Divers are seduced by guaranteed sightings of battalions of barracuda and the cartoonish vision of surgeonfish, batfish, and squat lobsters. At Manta Ridge, divers swim among as many as twenty manta rays, with wingspans as large as 10 feet, while at the Passage, the stars of the show are the Lilliputian Pygmy seahorses. Fascinating macro species abound, ranging from shrimp gobies to double ended pipefish.
Turks and Caicos
Boasting the third largest coral reef in the world, the Caribbean islands of Turks and Caicos—an island chain that straddles a pair of limestone banks between the Turks Island Passage—are an underwater playground, offering thrilling conditions for divers of every level and inclination. Protected dive sites abound with healthy coral and technicolor marine life where divers glide through calm, warm water to dramatic sheer vertical wall dives that plunge hundreds of feet in to the abyss.

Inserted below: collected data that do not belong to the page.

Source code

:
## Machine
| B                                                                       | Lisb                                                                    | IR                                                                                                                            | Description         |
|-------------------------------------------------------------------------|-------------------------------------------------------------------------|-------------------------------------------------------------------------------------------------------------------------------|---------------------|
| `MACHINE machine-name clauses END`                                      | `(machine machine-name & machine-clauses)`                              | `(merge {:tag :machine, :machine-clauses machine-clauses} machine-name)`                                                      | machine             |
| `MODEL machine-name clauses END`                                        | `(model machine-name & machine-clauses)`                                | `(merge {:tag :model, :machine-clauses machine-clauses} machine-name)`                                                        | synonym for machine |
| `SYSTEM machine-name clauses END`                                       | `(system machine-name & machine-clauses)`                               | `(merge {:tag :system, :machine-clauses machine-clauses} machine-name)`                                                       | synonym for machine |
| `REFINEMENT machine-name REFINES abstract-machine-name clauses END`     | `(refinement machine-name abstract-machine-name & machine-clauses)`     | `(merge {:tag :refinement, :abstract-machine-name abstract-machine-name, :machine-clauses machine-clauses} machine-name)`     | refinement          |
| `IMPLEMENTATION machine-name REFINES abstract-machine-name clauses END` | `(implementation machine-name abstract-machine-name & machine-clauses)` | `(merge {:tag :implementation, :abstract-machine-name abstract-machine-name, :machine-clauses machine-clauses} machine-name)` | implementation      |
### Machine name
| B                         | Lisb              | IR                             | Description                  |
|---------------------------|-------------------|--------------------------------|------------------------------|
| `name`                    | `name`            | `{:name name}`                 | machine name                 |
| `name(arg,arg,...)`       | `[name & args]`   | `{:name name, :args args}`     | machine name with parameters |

The 14-mile-long barrier reef at Grace Bay is home to an incredible array of species, ranging from grouper to barracuda, lobster, angelfish, snappers, blue tangs, razorfish, batfish, turtles, manta rays, eagle rays, and sharks, while the popular dive site of Chief Ministers lures divers to its eel garden. From December to March, the walls and caverns of Salt Cay, located in the Columbus Passage, are a top spot to catch a glimpse of migrating humpback whales.
Blue Hole, Belize
Every dive magazine’s poster child, Belize’s Great Blue Hole (a World Heritage Site) on Lighthouse Reef is the largest formation of its kind in the world. Visible from space, the iconic, circular limestone sink hole—some 450-feet deep and 984 feet in diameter—forms part of the second largest barrier reef in the world where a dizzying profusion of sea life and corals fill impossibly blue tropical waters.

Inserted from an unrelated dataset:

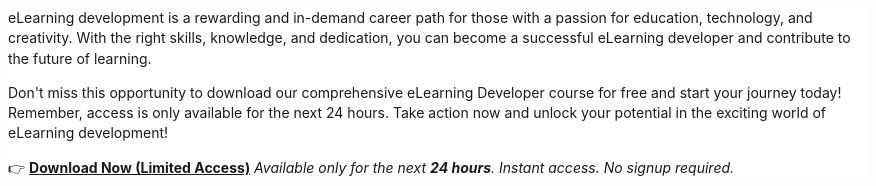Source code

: eLearning development is a rewarding and in-demand career path for those with a passion for education, technology, and creativity. With the right skills, knowledge, and dedication, you can become a successful eLearning developer and contribute to the future of learning.

Don't miss this opportunity to download our comprehensive eLearning Developer course for free and start your journey today! Remember, access is only available for the next 24 hours. Take action now and unlock your potential in the exciting world of eLearning development!

👉 **[Download Now (Limited Access)](https://udemywork.com/elearning-developer)**
_Available only for the next **24 hours**. Instant access. No signup required._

Located some 43 miles from the mainland Belize, reaching depths of 140 feet, a journey into the Blue Hole’s abyss is no mean feat, but the rewards are immense. At 130 feet, marine life becomes peripheral to the main attraction—ancient stalactites, some as large as 50 feet in length, and intricate limestone formations formed during the last Ice Age. While the Blue Hole doesn’t showcase the colorful marine life that defines most drop off dives, during the final ascent along the wall, at around 60 feet, close encounters with reef and bull sharks and large grouper are not uncommon.
A pioneer in marine protection, the southern Caribbean island of Bonaire, 70 miles off the coast of Venezuela, has enjoyed marine park status since 1979. Bonaire is one of the most lauded dive destinations in the Western Hemisphere with a pristine reef and crystal clear water where fifty-five types of coral support an abundance of sea life (a staggering 500 species of fish). While spectacular diving is usually synonymous with remote locations, Bonaire delivers shore access to a bounty of world-class dives sites (fifty-three of eight-six dive sites require a mere wade out to sea).

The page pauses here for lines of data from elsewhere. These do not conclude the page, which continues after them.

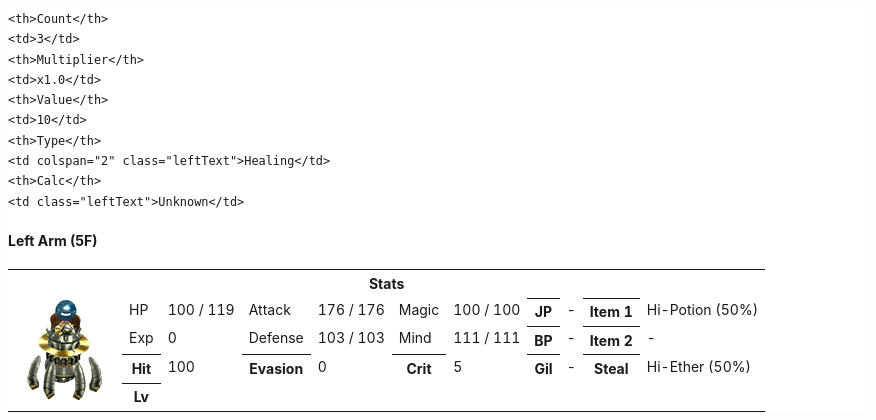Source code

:     <th>Count</th>
    <td>3</td>
    <th>Multiplier</th>
    <td>x1.0</td>
    <th>Value</th>
    <td>10</td>
    <th>Type</th>
    <td colspan="2" class="leftText">Healing</td>
    <th>Calc</th>
    <td class="leftText">Unknown</td>
  </tr>
</table>

#### Left Arm (5F)

<table class="buddyOverview">
  <tr class="noPad">
    <th colspan="14" class="highlightBoss">Stats</th>
  </tr>
  <tr>
    <td rowspan="4"><img src="../images/chars/left_arm.png"/></td>
    <td class="hp">HP</td>
    <td>100 <span class="hard">/ 119</span></td>
    <td class="atk">Attack</td>
    <td>176 <span class="hard">/ 176</span></td>
    <td class="mag">Magic</td>
    <td>100 <span class="hard">/ 100</span></td>
    <th>JP</th>
    <td colspan="2">-</td>
    <th>Item 1</th>
    <td colspan="5">Hi-Potion (50%)</td>
  </tr>
  <tr>
    <td class="sp">Exp</td>
    <td>0</td>
    <td class="def">Defense</td>
    <td>103 <span class="hard">/ 103</span></td>
    <td class="mnd">Mind</td>
    <td>111 <span class="hard">/ 111</span></td>
    <th>BP</th>
    <td colspan="2">-</td>
    <th>Item 2</th>
    <td colspan="5">-</td>
  </tr>
  <tr>
    <th>Hit</th>
    <td>100</td>
    <th>Evasion</th>
    <td>0</td>
    <th>Crit</th>
    <td>5</td>
    <th>Gil</th>
    <td colspan="2">-</td>
    <th>Steal</th>
    <td colspan="5">Hi-Ether (50%)</td>
  </tr>
  <tr>
    <th>Lv</th>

All you have to do it look for yellow stones along the coastal road, plunge in and swim among angel fish, parrot fish, groupers, grunts, blue tangs, frog fish, sea turtles, eagle rays, dolphins, manta rays, and whale sharks. Refreshingly, there’s nothing slap dash about diving protocol; a rigorous code requires that all divers purchase a nature tag ($25) and prove their buoyancy skills.